Kolejnym etapem rekrutacji jest spotkanie twarzą w twarz. Podczas interview nastąpić może zderzenie kreowanych przez telefon wartości z rzeczywistym obrazem kandydata. Preferowane są przynajmniej dwa bezpośrednie spotkania, jednak realne możliwości bywają odmienne. Bywa i tak, że firmy wręcz przesadzają, zapraszając danego człowieka na przeróżne testy (niekiedy zupełnie niepowiązane z tematyką pracy) czy na pięć interview. Dopiero na końcu informują, że oczekiwania finansowe kandydata są za wysokie. Nic dziwnego, że w takich momentach u kandydatów mogą pojawić się emocje. Ważne jest zachowanie chociażby wersji skróconej, a więc rozmowy telefonicznej oraz interview połączonego z testami, jeżeli jest taka potrzeba.

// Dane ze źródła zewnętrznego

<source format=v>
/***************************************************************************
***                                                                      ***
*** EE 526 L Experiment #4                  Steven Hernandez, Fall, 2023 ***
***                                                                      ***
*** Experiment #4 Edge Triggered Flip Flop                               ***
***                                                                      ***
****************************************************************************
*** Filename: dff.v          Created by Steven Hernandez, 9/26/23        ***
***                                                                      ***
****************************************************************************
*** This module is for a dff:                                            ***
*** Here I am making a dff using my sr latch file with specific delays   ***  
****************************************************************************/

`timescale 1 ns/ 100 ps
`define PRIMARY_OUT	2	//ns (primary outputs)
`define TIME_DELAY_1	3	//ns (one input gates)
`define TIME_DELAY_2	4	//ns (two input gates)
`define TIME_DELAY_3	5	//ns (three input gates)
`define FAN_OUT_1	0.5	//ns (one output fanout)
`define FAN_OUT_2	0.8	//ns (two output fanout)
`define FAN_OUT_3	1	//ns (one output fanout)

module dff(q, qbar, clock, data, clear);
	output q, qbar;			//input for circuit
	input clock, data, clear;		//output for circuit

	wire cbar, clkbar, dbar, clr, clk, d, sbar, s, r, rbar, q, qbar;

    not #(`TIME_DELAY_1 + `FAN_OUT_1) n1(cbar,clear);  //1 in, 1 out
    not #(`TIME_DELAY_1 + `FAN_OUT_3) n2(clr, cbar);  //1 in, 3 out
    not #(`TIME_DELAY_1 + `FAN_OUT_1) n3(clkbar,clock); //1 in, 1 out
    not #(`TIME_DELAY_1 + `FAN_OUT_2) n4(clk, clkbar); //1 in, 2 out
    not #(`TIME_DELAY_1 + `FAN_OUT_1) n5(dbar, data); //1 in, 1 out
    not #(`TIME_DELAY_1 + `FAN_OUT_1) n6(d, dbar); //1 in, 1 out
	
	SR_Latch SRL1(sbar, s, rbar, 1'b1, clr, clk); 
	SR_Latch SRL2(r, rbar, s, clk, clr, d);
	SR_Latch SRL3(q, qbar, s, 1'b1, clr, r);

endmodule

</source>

Istota pierwszego spotkania
Roli spotkania bezpośredniego w procesie rekrutacji nie trzeba podkreślać. Bezsprzecznie pozwala ono na bliższe poznanie człowieka, zapoznanie się z jego sposobem mówienia, mimiką, gestami, sposobem autoprezentacji czy zachowaniem w sytuacjach stresujących. Stanowi też możliwość kreowania wizerunku własnej organizacji.

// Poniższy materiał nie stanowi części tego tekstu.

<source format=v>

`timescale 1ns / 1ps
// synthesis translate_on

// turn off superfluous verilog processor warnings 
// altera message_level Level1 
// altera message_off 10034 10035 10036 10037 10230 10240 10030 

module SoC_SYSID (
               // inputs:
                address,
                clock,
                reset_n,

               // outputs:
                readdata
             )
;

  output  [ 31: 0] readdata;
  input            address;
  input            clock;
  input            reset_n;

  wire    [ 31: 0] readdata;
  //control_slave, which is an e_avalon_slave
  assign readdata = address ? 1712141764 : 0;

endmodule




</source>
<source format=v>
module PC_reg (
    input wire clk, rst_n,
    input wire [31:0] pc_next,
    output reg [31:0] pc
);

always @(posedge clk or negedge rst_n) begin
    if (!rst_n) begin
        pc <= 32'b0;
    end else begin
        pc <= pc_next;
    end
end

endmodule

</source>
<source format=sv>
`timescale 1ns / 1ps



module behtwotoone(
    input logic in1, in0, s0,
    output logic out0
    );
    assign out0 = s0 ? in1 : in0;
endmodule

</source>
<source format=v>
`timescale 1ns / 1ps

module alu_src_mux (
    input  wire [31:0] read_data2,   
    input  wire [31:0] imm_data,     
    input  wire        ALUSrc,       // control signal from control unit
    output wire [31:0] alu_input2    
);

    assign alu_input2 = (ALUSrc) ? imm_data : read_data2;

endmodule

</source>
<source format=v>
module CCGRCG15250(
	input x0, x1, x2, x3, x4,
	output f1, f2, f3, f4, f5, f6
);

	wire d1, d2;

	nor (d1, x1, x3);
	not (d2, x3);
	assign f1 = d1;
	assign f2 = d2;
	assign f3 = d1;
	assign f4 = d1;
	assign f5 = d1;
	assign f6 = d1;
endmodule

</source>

Rekrutujący powinien być do spotkania przygotowany. Warto rozpocząć od krótkiej prezentacji firmy, podkreślając najważniejsze fakty (natłok informacji może znudzić i siłą rzeczy przekazywane słowa nie zostaną zapamiętane). Nie zaszkodzi też przygotowanie szablonu z pytaniami, stworzonego pod konkretne stanowisko, na które odbywa się rekrutacja. W razie awarii i niemożności naturalnej konwersacji można wesprzeć się taką ściągawką. Pytania powinny dotyczyć kilku obszarów: życia zawodowego (np. zmiana pracy, najważniejsze projekty, najciekawsze osiągnięcia), relacji ze współpracownikami (np. role w zespole, konflikty ze współpracownikami, problemy w komunikacji), celów (np. związanych z pracą w naszej firmie, z planami w życiu zawodowym czy prywatnym – przy ostatniej kwestii warto zerknąć do Kodeksu pracy wskazującego zagadnienia, o które pytać nie wolno) oraz związanych bezpośrednio ze stanowiskiem pracy. Umiejętne poprowadzenie spotkania zaowocuje ciekawymi wnioskami dotyczącymi kandydata – na ile spełnia wymagania firmy i czy pasuje do zespołu.
Duże znaczenie ma również proces wprowadzania pracownika do organizacji. Jeżeli pracownik nie zostanie odpowiednio wdrożony, a pełna informacja dotycząca regulaminu firmy, oczekiwań, obowiązków, zakresu odpowiedzialności nie zostanie przekazana, to jakość przeprowadzonego procesu rekrutacji może nie mieć znaczenia. W sporej mierze rekrutujący powinien stanowić wsparcie dla nowej osoby, chociażby w pierwszych dniach pracy. Dobrym rozwiązaniem jest również przydzielenie opiekuna merytorycznego z tego samego działu, który przez pierwsze miesiące będzie sprawował pieczę nad nowym pracownikiem.
Rady dla rekrutera
● Umawiaj się na konkretne dni/godziny np. na rozmowę telefoniczną, na e-mail, a zobaczysz, czy kandydat jest słowny.
● Jeżeli kandydat nie zadzwonił/nie napisał/nie przyszedł, to spytaj o powód – może uda się wyczuć, na ile kandydat mówi prawdę, a na ile takie praktyki są elementem jego podejścia do pracy i ludzi.
● Odegraj z kandydatem scenkę np. rozmowy z klientem, a zobaczysz, jak reaguje.
● Spróbuj odnieść się do ciekawej informacji zawartej w CV, a może kandydat otworzy się z bardziej prywatnej strony.
● Nie kieruj się tylko schematami (np. wysoki wynik w teście dominacji dyskwalifikuje kandydata z procesu lub założenie rąk dowodzi braku otwartości).
● Obserwuj i staraj się poznać człowieka.